A hand checked me. I heard a door open. The hand turned me to the right, pushed me slowly forward, very slowly, and I sensed I must use caution, and sure enough I found my foot stepping into thin air, and I gasped, thinking I was going to pitch forward into a terrible void, but a hand steadied me, and I realized they had simply steered me on to a flight of wooden steps.

I went down the steps into what had to be a cellar. The footsteps of my captors were loud on the wooden stairs, then echoed from the bare concrete floor. At the foot of the steps I was pushed a few paces forward, then checked again. They wanted me to stand still.

I obeyed. I was shivering. The cellar was cold. I could hear nothing.

Then, suddenly, a knife sawed at my wrists and the ropes fell away. I gasped, half expecting the knife to swing up at my belly, but nothing happened. I rubbed my wrists, then raised my hands toward the bag tied around my head.

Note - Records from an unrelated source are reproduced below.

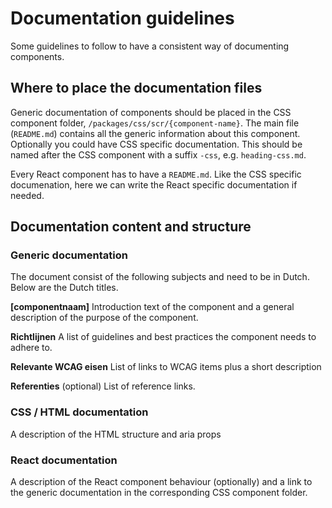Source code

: # Documentation guidelines

Some guidelines to follow to have a consistent way of documenting components.

## Where to place the documentation files

Generic documentation of components should be placed in the CSS component folder, `/packages/css/scr/{component-name}`. The main file (`README.md`) contains all the generic information about this component.
Optionally you could have CSS specific documentation. This should be named after the CSS component with a suffix `-css`, e.g. `heading-css.md`.

Every React component has to have a `README.md`. Like the CSS specific documenation, here we can write the React specific documentation if needed.

## Documentation content and structure

### Generic documentation

The document consist of the following subjects and need to be in Dutch. Below are the Dutch titles.

**[componentnaam]**
Introduction text of the component and a general description of the purpose of the component.

**Richtlijnen**
A list of guidelines and best practices the component needs to adhere to.

**Relevante WCAG eisen**
List of links to WCAG items plus a short description

**Referenties** (optional)
List of reference links.

### CSS / HTML documentation

A description of the HTML structure and aria props

### React documentation

A description of the React component behaviour (optionally) and a link to the generic documentation in the corresponding CSS component folder.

A club or cosh hit my kidneys.

I screamed and half fell, but hands held me upright. I wanted to be sick again. The pain swelled in me, receded, swelled again; a pain that came in red waves. The pain reminded me that they wanted me to stand still.

So I stood still.

Hands gripped my sweater and jerked it upward. Without thinking I stepped back and immediately the pain whipped at me as I was hit again, expertly hit so that the agony slammed up my back. I half crouched to escape the pain, but the hands on my sweater pulled me upright.

They wanted my sweater off. Weeping, unable to resist, I raised my arms and they tugged the woollen sea-jersey off. The bag over my head had been tied at my throat and so stayed in place.

Fingers touched my throat. The touch of the fingers was warm, light and fluttering. The very lightness of the touch terrified me, then I realized that the fingers were merely undoing the buttons of my shirt. I was shaking with fear as the fingers slid down my chest and belly, then as they tugged the shirt-tails clear of my jeans and pulled the flannel sleeves off my arms.